I've always been a nerdy sort. Lord Of The Rings, Star Wars and Transformers always held my attention. But both were relatively small, at least in the mediums I had access to. I was about 13 or 14 at the time and thought that comics are a distant thing, never to be read by me, a blind boy.

So I moved on. I tried to staunch that thirst for the worlds of comics. To root myself in the ground and not fly among the stars with Ms. Marvel and Adam Warlock. But then, I found GraphicAudio, an audiobook company that fully dramatizes their audiobooks. I was roped into the world of the Ultimates, an alternate reality version of the Avengers. Oh by now, I'd watched the movies of the MCU, but again, I didn't delve deeper than casually watching simply because I thought if I did, my sadness at not being able to read comics would get all the more demoralizing. But GraphicAudio opened the door. I read anything they had that I had access to Secret Wars, Civil War, Kraven's Last Hunt, and their most recent, Avengers VS X-Men. I finally had a place to escape! To explore! And that's when I started roleplay.

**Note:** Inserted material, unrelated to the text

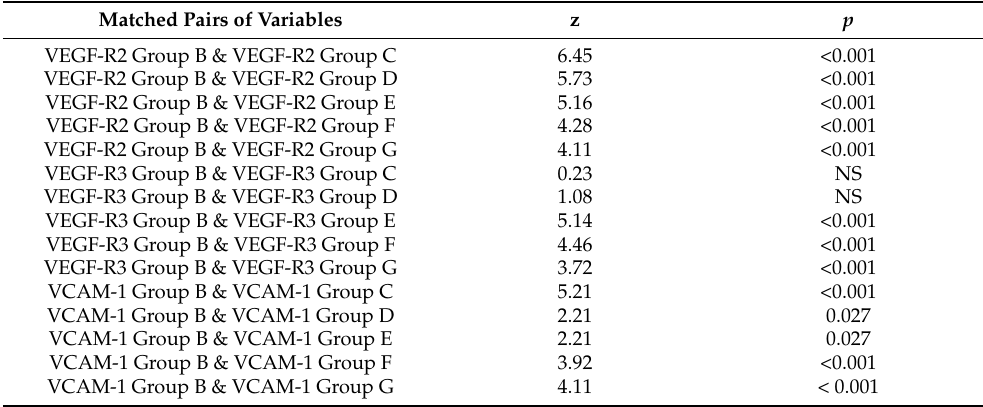
Table 3. The Wilcoxon matched pairs test of vascular endothelial growth factor receptor 2 (VEGF-R2), vascular endothelial growth factor receptor 3 (VEGF-R3), and vascular cell adhesion molecule-1 (VCAM-1) for SSAs-treated NET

I began seeing Roleplayers popping up on Twitter. So I thought, "Hey. I should try that." After a few failed attempts at certain characters, I settled on Captain America, and I met a plethora of people, most of whom I still talk to to this day. At this point, I started really getting into it. I saw the Age Of Ultron as soon as I could. I started action figure collecting around this time, almost exclusively Marvel. I found Comicstorian on Youtube. I found Comic Vine for summaries of comic issues I'd never be able to look at in print. And as my action figure collection and my knowledge grew, I started to branch out to meet fellow aficionados.
That's when I found the group Action Figure Junkies. And they have supported me in all my Marvel collecting endeavors.
So, in a few short words: Stan Lee shaped my life forever. He helped me make new friends, find love, and find a group of people I can fit in with. And perhaps the most profound thing he ever did for me was he gave me a name to truly commemorate him. Not long ago, at my college, I joined a social group entitled BIG. They knew from the start I was a massive Marvel fan. So, upon induction into the ranks of BIG, I was given the name Excelsior. That friendsĀ is my last living tribute to Stan Lee. He lives on through me and all the comics he's written and the people who love them.

Thank you, Mr. Lee. May you and Jack Kirby write the best comics in Heaven. #Excelsior!